*TASK BRIEF*
Set down exactly the lines in the records below that run from the line with "Most bad outputs" to the line with "downstream revenue.", inclusive, and nothing more.

*DATA EXTRACTS*
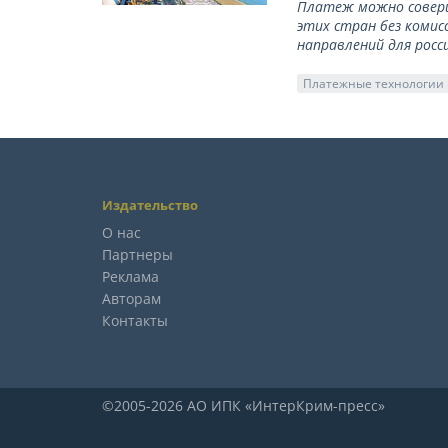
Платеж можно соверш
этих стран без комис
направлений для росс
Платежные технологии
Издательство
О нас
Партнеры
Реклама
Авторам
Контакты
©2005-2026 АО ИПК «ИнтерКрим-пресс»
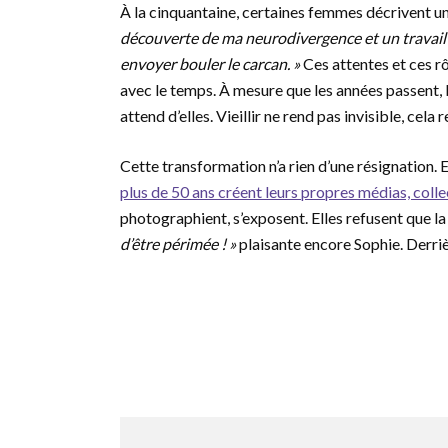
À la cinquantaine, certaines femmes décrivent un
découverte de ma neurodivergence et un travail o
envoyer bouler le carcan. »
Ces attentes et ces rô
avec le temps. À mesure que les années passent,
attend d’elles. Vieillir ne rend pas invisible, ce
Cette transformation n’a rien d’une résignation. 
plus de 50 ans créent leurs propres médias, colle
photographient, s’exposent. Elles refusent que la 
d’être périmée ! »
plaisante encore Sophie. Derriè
---
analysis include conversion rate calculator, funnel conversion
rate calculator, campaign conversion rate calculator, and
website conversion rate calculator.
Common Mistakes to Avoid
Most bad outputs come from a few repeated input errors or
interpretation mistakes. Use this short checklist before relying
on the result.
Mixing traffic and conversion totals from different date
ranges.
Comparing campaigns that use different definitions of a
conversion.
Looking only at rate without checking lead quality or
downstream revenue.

*RESPONSE TO THE EXERCISE*
Most bad outputs come from a few repeated input errors or
interpretation mistakes. Use this short checklist before relying
on the result.
Mixing traffic and conversion totals from different date
ranges.
Comparing campaigns that use different definitions of a
conversion.
Looking only at rate without checking lead quality or
downstream revenue.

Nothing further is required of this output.